*Task objective:*
Without including any images, repeat the data exactly.

*Materials provided:*
..............................

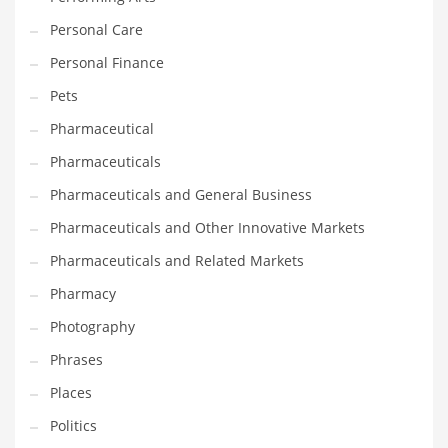
Personal Care
PRODUCT CATEGORIES
Personal Finance
Pets
India Company Names
Pharmaceutical
Tech
Pharmaceuticals
Please enter your
MailChimp API KEY
in the
theme options panel
prior to using this widget.
Pharmaceuticals and General Business
Pharmaceuticals and Other Innovative Markets
Pharmaceuticals and Related Markets
Pharmacy
Photography
Phrases
Places
Politics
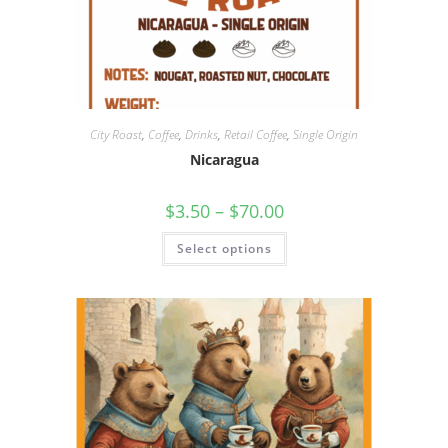
City Roast
,
Coffee
,
Drinks
,
Retail Coffee
,
Single Origin
Nicaragua
$
3.50
–
$
70.00
Select options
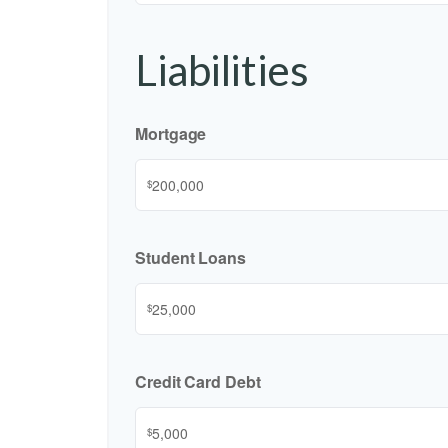
Liabilities
Mortgage
$
Student Loans
$
Credit Card Debt
$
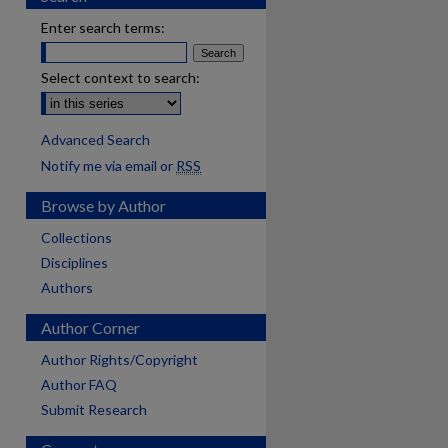
Enter search terms:
Select context to search:
Advanced Search
Notify me via email or
RSS
Browse by Author
Collections
Disciplines
Authors
Author Corner
Author Rights/Copyright
Author FAQ
Submit Research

..............................

*Response:*
Personal Care
PRODUCT CATEGORIES
Personal Finance
Pets
India Company Names
Pharmaceutical
Tech
Pharmaceuticals
Please enter your
MailChimp API KEY
in the
theme options panel
prior to using this widget.
Pharmaceuticals and General Business
Pharmaceuticals and Other Innovative Markets
Pharmaceuticals and Related Markets
Pharmacy
Photography
Phrases
Places
Politics
City Roast
,
Coffee
,
Drinks
,
Retail Coffee
,
Single Origin
Nicaragua
$
3.50
–
$
70.00
Select options
Liabilities
Mortgage
$
Student Loans
$
Credit Card Debt
$
Enter search terms:
Select context to search:
Advanced Search
Notify me via email or
RSS
Browse by Author
Collections
Disciplines
Authors
Author Corner
Author Rights/Copyright
Author FAQ
Submit Research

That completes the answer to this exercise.